Project Summary Lyme disease, one of the most commonly reported infectious diseases in North America, is caused by the tick-borne bacterium Borreliella burgdorferi. Although humans and other large mammals can be infected by B. burgdorferi, in order to complete its life-cycle in the wild the bacteria relies on rodent reservoirs, the major one being Peromyscus leucopus, the white-footed deermouse. The role of P. leucopus in Lyme disease and several other tick-borne diseases is analogous to that of bats as reservoirs for SARS coronaviruses and Ebola virus. In this proposal we continue the development of P. leucopus as an emerging genetic model system for the study of infectious and other diseases by maintaining and expanding genomic and biological resources for this species. These resources are the starting point for any gene-focused experiments in the Peromyscus genus. The primary goal of this proposal is to identify segregating genetic factors that impact the competence of P. leucopus as a reservoir of B. burgdorferi. The trait of reservoir competence is measured as the prevalence of infection and corresponding bacterial burdens among a cohort of nymphs that had molted from larvae previously fed on experimentally-infected deermice. Secondary endpoints include rates of growth and decline of the bacteria in the blood and skin of the animals and selected host responses, such as antibodies to the agent and inflammation of tissues, over the time course of the infection. It would normally be extremely difficult to carry-out large-scale genotyping and/or genetic crosses in an emerging rodent model. Here we show that our genome assembly for P. leucopus in concert with low pass short read sequences from a long-term closed colony of deermice can be leveraged to accurately impute SNP and haplotype genotypes on a genome- wide scale. These genotypes are then used to identify genes contributing to the remarkable capacity of P. leucopus to serve as a key reservoir host for B. burgdorferi and other disease agents. Finally, a subset of identified genes will be validated via CRISPR/Cas9 gene knock-outs in P. leucopus spearheaded by the person who pioneered transgenics for this genus. The identification of reservoir competence mediating genes may suggest better interventions to block transmission and provide insights into the management of human infections.

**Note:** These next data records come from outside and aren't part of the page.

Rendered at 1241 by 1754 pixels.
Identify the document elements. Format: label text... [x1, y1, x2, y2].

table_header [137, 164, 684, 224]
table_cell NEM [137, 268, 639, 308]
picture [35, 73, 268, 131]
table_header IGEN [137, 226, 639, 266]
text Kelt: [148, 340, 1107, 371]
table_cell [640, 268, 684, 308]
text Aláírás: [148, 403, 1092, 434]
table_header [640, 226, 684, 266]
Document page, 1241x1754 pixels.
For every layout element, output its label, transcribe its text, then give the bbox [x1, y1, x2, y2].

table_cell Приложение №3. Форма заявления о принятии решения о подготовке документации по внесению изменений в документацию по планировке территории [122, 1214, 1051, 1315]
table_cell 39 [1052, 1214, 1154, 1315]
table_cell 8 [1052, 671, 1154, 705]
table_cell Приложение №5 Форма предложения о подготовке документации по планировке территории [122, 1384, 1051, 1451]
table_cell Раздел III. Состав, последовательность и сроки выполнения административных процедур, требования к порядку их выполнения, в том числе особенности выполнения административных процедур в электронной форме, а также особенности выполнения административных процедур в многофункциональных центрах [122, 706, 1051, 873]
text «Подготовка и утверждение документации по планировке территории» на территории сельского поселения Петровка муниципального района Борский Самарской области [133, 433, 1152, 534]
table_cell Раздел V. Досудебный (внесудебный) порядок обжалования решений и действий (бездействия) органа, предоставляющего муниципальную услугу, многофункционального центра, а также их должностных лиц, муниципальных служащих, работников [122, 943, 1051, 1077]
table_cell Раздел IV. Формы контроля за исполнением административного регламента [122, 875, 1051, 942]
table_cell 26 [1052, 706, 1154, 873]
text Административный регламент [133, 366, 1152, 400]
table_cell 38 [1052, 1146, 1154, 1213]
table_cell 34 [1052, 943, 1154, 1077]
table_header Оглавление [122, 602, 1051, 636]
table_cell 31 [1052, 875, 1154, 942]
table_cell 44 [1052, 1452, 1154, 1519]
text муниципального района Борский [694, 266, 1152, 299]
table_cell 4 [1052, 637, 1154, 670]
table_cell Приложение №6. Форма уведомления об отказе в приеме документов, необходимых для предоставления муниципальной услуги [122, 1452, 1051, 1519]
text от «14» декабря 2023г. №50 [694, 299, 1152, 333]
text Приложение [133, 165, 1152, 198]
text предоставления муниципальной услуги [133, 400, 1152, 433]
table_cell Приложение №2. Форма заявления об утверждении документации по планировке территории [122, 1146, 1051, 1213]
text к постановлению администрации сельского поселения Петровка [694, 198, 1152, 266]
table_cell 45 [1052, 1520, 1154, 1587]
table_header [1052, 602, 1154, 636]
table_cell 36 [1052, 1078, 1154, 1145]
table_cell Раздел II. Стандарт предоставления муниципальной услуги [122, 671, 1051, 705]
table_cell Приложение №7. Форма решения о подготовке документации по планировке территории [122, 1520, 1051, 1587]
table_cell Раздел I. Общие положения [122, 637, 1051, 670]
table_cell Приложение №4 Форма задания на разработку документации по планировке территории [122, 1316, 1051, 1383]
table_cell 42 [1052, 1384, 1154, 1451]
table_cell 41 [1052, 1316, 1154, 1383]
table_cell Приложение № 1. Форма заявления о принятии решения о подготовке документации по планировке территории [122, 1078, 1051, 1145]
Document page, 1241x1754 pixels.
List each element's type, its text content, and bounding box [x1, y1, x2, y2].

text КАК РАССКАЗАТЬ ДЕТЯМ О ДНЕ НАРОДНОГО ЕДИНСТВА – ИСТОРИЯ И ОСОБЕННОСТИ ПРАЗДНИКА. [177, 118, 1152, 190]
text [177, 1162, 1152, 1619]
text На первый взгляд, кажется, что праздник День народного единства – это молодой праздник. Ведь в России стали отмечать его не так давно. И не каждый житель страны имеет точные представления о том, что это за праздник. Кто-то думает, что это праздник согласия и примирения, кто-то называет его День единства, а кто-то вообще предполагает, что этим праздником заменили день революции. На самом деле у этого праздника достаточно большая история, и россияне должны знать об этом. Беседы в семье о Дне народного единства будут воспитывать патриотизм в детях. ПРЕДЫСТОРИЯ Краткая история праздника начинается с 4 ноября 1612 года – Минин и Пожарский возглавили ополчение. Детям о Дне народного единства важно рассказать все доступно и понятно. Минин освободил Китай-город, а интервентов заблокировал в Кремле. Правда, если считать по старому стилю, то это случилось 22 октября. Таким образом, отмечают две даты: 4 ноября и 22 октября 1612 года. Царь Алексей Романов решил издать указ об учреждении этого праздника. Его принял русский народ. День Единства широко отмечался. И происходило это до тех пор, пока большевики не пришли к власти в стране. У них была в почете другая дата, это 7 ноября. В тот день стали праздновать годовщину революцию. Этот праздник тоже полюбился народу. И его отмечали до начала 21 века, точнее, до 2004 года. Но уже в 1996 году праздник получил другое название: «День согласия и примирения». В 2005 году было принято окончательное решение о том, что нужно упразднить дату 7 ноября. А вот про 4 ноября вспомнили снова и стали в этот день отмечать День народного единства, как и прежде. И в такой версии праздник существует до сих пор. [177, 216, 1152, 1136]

项目概要 莱姆病是北美最常见的传染病之一 由蜱传细菌伯氏疏螺旋体 (Borreliella burgdorferi) 引起。尽管人类和其他大型 哺乳动物可以被伯氏疏螺旋体感染，以在野外完成其生命周期 细菌依赖于啮齿动物宿主，其中主要的宿主是白足鼠（Peromyscus leucopus） 鹿鼠。 P. leucopus 在莱姆病和其他几种蜱传疾病中的作用是 类似于蝙蝠作为SARS冠状病毒和埃博拉病毒的宿主。在这个提案中 我们继续开发 P. leucopus 作为研究的新兴遗传模型系统 通过维持和扩展基因组和生物学来控制传染病和其他疾病 该物种的资源。这些资源是任何以基因为中心的研究的起点 Peromyscus 属的实验。该提案的主要目标是确定 分离影响 P. leucopus 作为 B. 博格多弗里。储存宿主能力的特征通过感染的流行率和 从幼虫蜕皮的一群若虫中相应的细菌负担 之前以实验感染的鹿鼠为食。次要终点包括 动物和选定宿主的血液和皮肤中细菌的生长和衰退 随着时间的推移，反应，例如针对药剂的抗体和组织炎症 感染。进行大规模基因分型和/或 新兴啮齿动物模型中的遗传杂交。在这里，我们展示了 P. 的基因组组装。 leucopus 与来自长期封闭菌落的低通短读序列相配合 deermice 可用于准确地估算基因组上的 SNP 和单倍型基因型 规模大。然后使用这些基因型来识别导致显着的基因 P. leucopus 作为伯氏疏螺旋体和其他疾病的关键储存宿主的能力 代理。最后，将通过 CRISPR/Cas9 基因敲除来验证已识别基因的子集 在P. leucopus 中，由该属的转基因先驱者带头。这 识别储库能力介导基因可能会建议更好的干预措施 阻止传播并为人类感染的管理提供见解。